Occupational exposure to formaldehyde and wood dust and nasopharyngeal carcinoma
Thomas L Vaughana b, Patricia A Stewartc, Kay Teschked, Charles F Lynche, G Marie Swansonf, Joseph L Lyong, Marianne Berwickh
a Program in
Epidemiology (MP-474), Fred Hutchinson Cancer Research Center, 1100 Fairview Ave, PO Box 19024, Seattle WA 98109, USA, b Department of Epidemiology, University of
Washington, Seattle, Washington, USA, c Occupational Epidemiology Branch, Division of
Cancer Epidemiology and Genetics, National Cancer Institute, Bethesda,
MD, USA, d Department
of Health Care and Epidemiology, University of British Columbia,
Vancouver, BC, Canada, e Department of Epidemiology, University of Iowa,
Iowa City, Iowa, USA, f Cancer
Center and College of Human Medicine, Michigan State University, East
Lansing, Michigan, USA, g Department of Family Medicine, University of
Utah, Salt Lake City, UT, USA, h Memorial Sloan-Kettering Cancer Research Center,
New York, New York 10021, USA
Correspondence to: Dr T L Vaughan tvaughan{at}u.washington.edu
Accepted 26 January
2000
OBJECTIVES
To
investigate whether occupational exposures to formaldehyde and wood
dust increase the risk of nasopharyngeal cancer (NPC).
METHODS
A
multicentred, population based case-control study was carried out at
five cancer registries in the United States participating in the
National Cancer Institute's SEER program. Cases (n=196) with a newly
diagnosed NPC between 1987 and 1993, and controls (n=244) selected over
the same period from the general population through random digit
dialing participated in structured telephone interviews which inquired
about suspected risk factors for the disease, including a lifetime
history of occupational and chemical exposure. Histological type of
cancer was abstracted from clinical records of the registries.

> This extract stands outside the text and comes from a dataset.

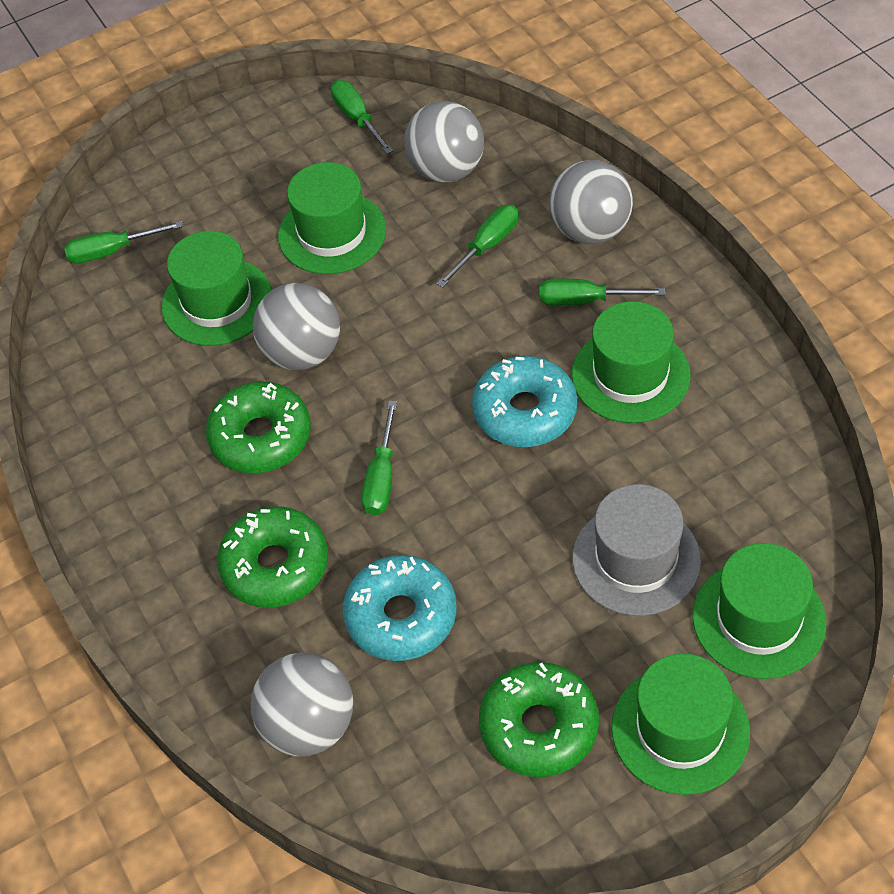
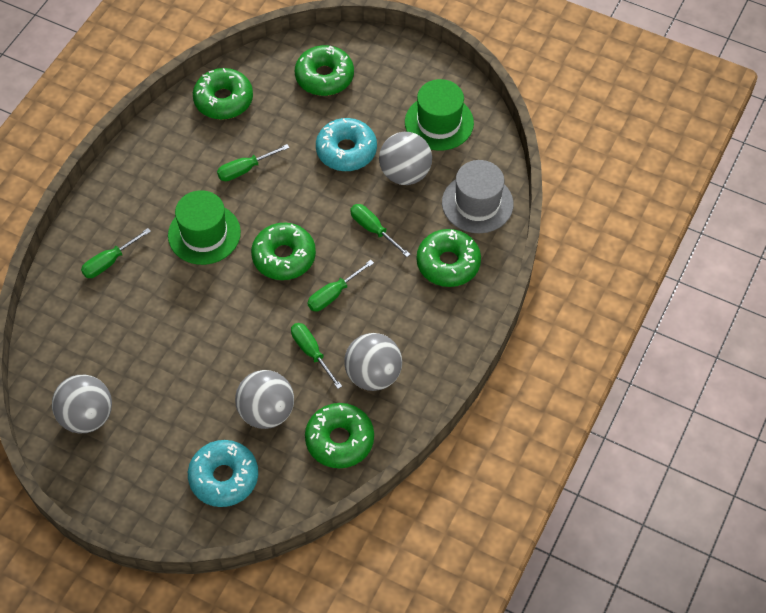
green donut: [206,382,311,473] [217,506,328,608] [479,662,599,777] = 3 -> [193,68,253,120] [251,223,316,280] [295,45,354,96] [305,403,374,468] [416,229,481,287] = 5
green hat: [162,231,272,346] [278,162,386,274] [572,301,691,423] [611,653,750,795] [692,543,826,679] = 5 -> [168,190,241,265] [405,79,474,151] = 2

Potential exposure to formaldehyde and wood dust was assessed on a job
by job basis by experienced industrial hygienists who were blinded as
to case or control status.
RESULTS
For
formaldehyde, after adjusting for cigarette use, race, and other risk
factors, a trend of increasing risk of squamous and unspecified
epithelial carcinomas was found for increasing duration (p=0.014) and
cumulative exposure (p=0.033) but not for maximum exposure
concentration. The odds ratio (OR) for people cumulatively exposed to
>1.10 ppm-years was 3.0 (95% confidence interval (95% CI) 1.3 to
6.6) compared with those considered unexposed. In analyses limited to
jobs considered definitely exposed, these trends became stronger. The
associations were most evident among cigarette smokers. By contrast,
there was no association between potential exposure to formaldehyde and
undifferentiated and non-keratinising carcinomas. There was little
evidence that exposure to wood dust increased risk of NPC, as modest
crude associations essentially disappeared after control for potential
exposure to formaldehyde.
CONCLUSIONS
These
results support the hypothesis that occupational exposure to
formaldehyde, but not wood dust, increases risk of NPC. This
association seems to be specific to squamous cell carcinomas. Established cohorts of workers exposed to formaldehyde and wood dust
should continue to be monitored for NPC and other respiratory cancers.
Future studies of NPC should take into account histological type in
assessing risk from environmental and host factors.